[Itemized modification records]
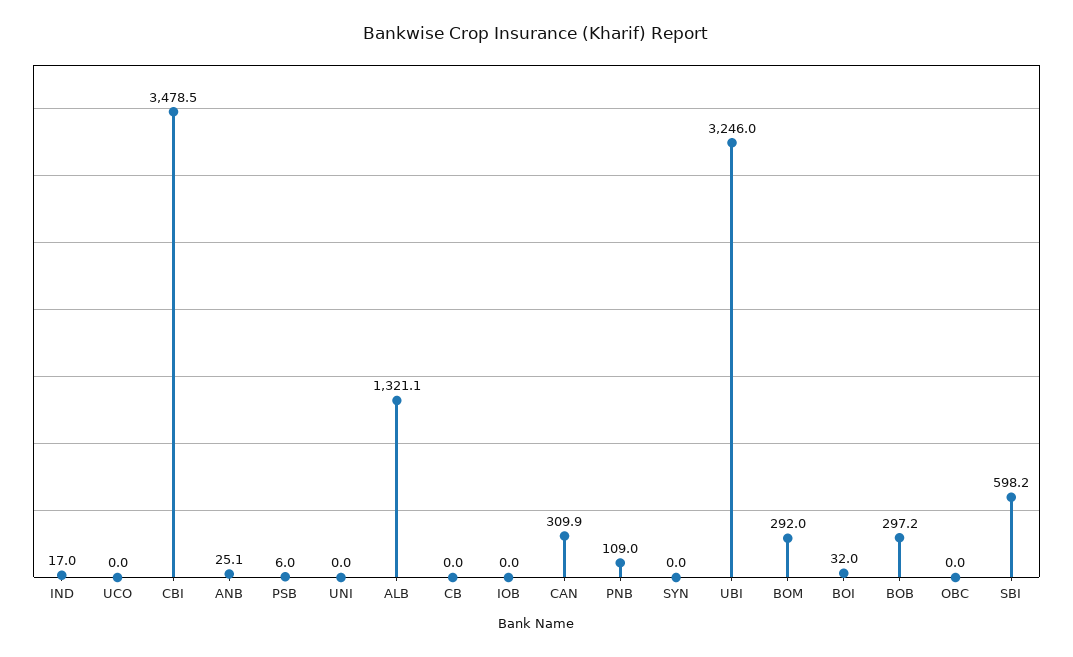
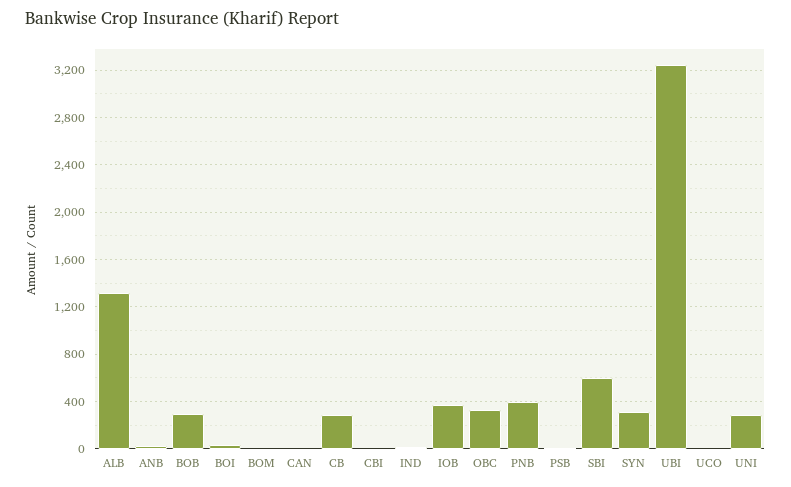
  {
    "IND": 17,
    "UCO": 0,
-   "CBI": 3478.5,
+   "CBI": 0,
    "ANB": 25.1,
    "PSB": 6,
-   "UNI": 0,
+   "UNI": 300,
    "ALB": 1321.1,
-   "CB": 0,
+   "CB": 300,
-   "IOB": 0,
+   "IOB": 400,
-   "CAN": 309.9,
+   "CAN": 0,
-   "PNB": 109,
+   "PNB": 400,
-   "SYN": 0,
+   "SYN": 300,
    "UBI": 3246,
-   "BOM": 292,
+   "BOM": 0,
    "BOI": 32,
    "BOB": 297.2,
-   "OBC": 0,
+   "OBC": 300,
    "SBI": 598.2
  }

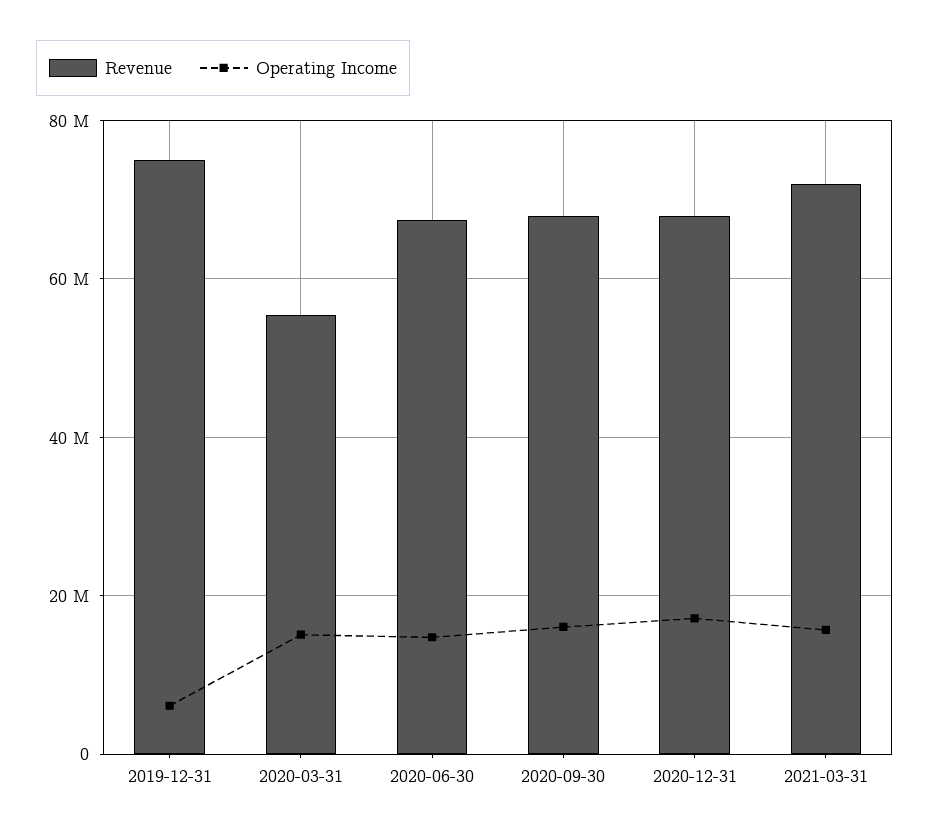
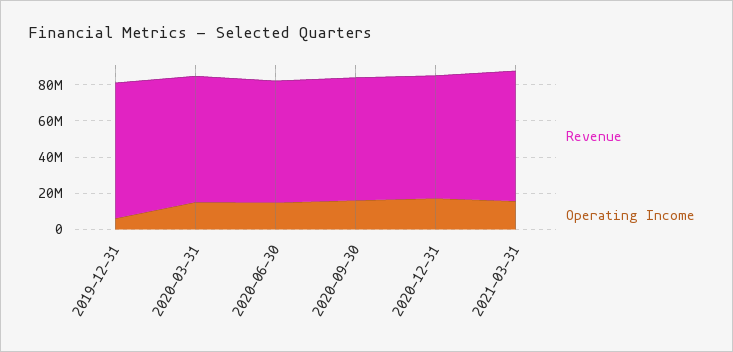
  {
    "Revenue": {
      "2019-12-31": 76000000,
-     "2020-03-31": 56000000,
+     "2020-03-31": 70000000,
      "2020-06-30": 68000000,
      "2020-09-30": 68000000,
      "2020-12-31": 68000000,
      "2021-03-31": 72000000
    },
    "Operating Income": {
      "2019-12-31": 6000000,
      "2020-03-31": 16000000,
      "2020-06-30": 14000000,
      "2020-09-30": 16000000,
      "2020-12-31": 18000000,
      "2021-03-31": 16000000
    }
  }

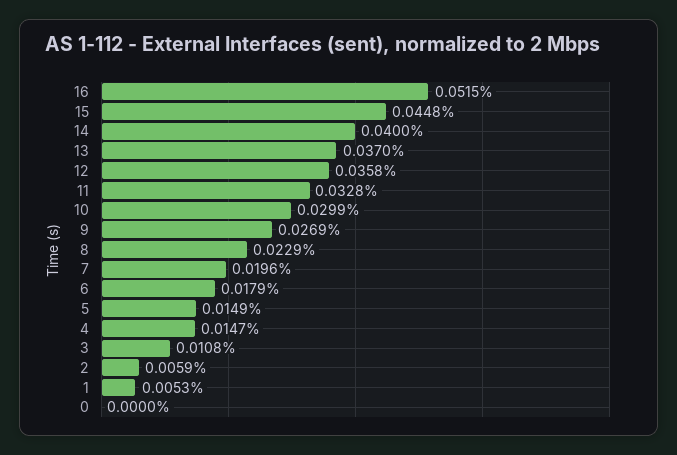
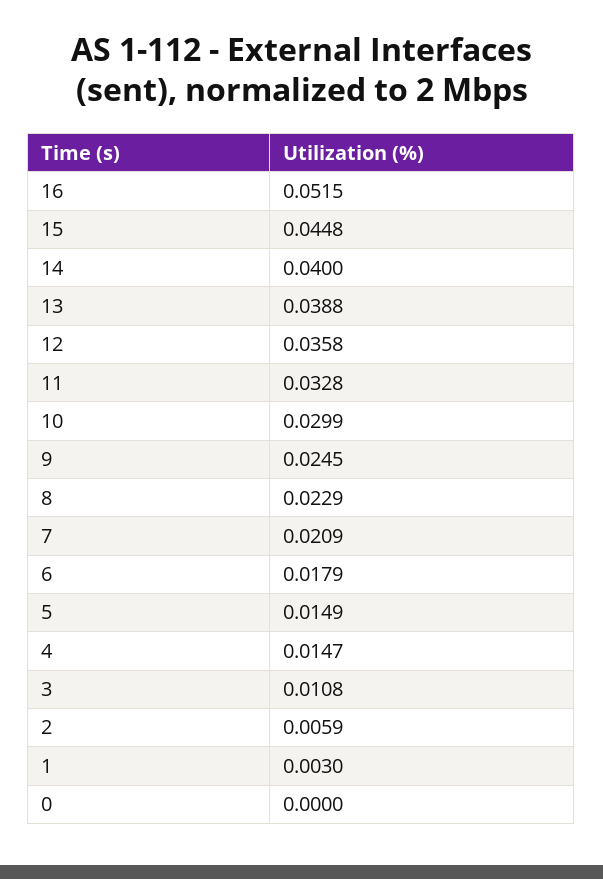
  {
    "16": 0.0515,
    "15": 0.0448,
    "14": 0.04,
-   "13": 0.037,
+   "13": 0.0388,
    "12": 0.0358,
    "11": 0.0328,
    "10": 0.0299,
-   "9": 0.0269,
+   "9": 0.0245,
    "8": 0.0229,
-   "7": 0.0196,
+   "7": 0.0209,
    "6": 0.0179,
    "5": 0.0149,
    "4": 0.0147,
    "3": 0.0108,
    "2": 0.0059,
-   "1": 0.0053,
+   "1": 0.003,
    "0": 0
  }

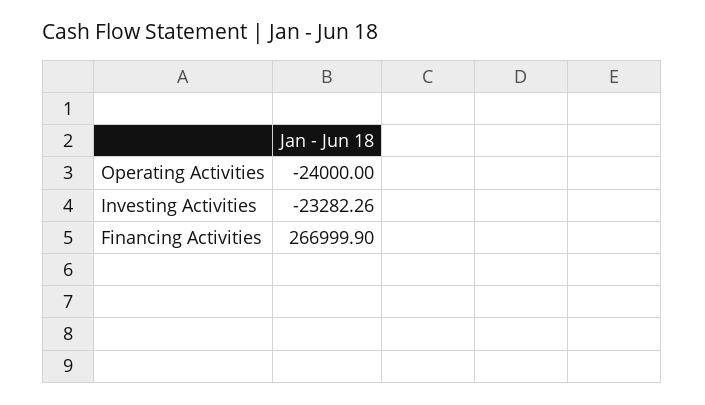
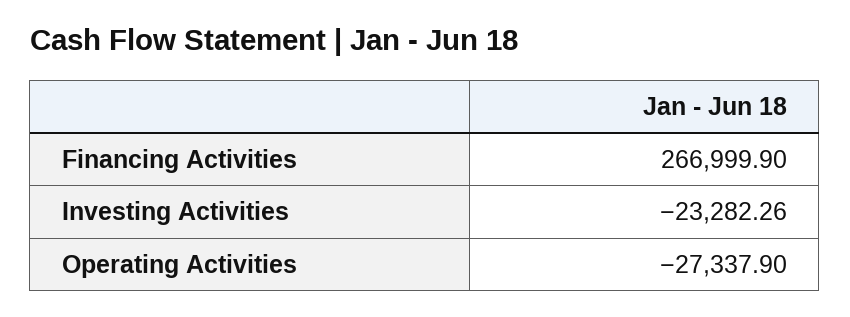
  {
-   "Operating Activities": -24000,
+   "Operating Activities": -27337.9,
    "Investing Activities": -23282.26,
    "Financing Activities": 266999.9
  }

...

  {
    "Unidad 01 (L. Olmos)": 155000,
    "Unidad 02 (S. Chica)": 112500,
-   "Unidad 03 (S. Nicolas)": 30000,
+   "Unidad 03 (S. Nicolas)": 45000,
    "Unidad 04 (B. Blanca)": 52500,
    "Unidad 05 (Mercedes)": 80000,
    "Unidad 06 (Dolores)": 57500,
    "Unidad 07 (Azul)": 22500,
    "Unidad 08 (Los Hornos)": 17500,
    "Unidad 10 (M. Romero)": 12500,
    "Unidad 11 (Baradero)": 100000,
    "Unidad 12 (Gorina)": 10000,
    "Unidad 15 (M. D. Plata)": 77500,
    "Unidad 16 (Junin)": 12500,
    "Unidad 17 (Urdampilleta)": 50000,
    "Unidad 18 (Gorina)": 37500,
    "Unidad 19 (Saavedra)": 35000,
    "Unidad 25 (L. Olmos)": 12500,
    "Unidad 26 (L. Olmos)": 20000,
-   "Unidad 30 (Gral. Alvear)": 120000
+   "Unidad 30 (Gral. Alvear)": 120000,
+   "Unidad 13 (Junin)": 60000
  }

==

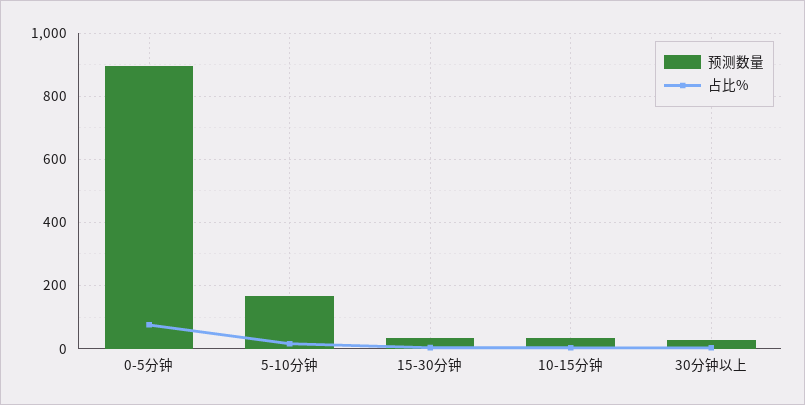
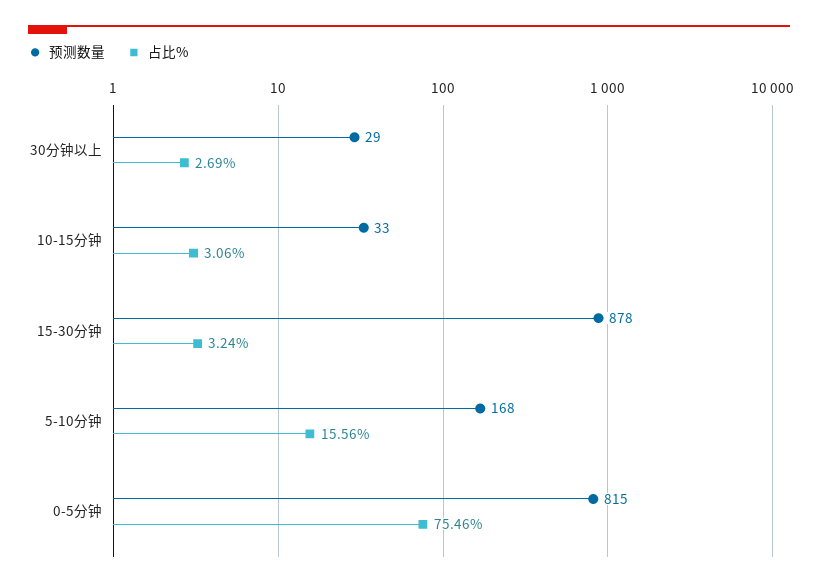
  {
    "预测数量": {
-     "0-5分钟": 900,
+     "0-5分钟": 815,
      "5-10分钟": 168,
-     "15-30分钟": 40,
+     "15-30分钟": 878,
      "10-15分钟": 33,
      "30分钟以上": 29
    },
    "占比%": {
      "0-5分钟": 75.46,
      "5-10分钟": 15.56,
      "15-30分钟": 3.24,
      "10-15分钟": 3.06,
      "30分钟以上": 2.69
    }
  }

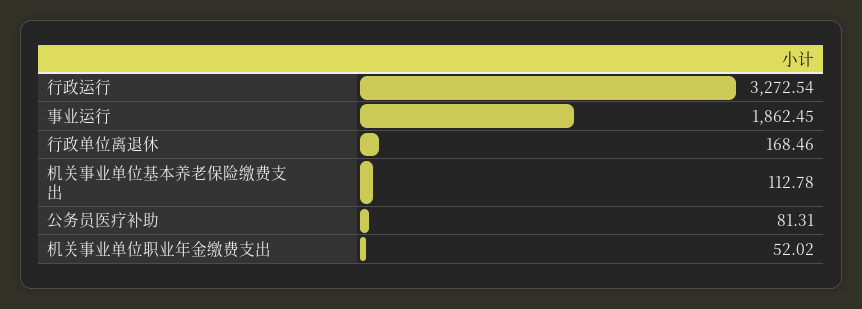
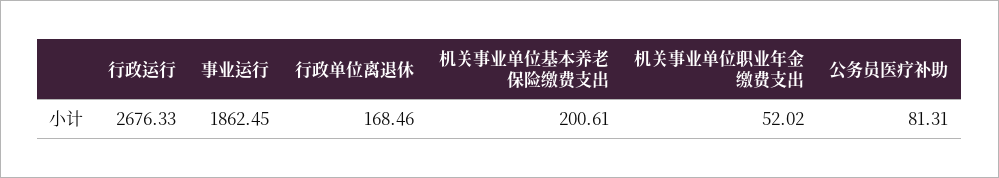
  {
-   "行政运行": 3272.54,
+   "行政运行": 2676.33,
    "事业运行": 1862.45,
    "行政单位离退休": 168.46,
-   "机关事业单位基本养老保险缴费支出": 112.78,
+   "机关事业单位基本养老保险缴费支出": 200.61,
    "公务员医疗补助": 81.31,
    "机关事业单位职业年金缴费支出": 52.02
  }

Your assignment — Copy out every line above where "Activities" is present.

Solution for this exercise —
-   "Operating Activities": -24000,
+   "Operating Activities": -27337.9,
    "Investing Activities": -23282.26,
    "Financing Activities": 266999.9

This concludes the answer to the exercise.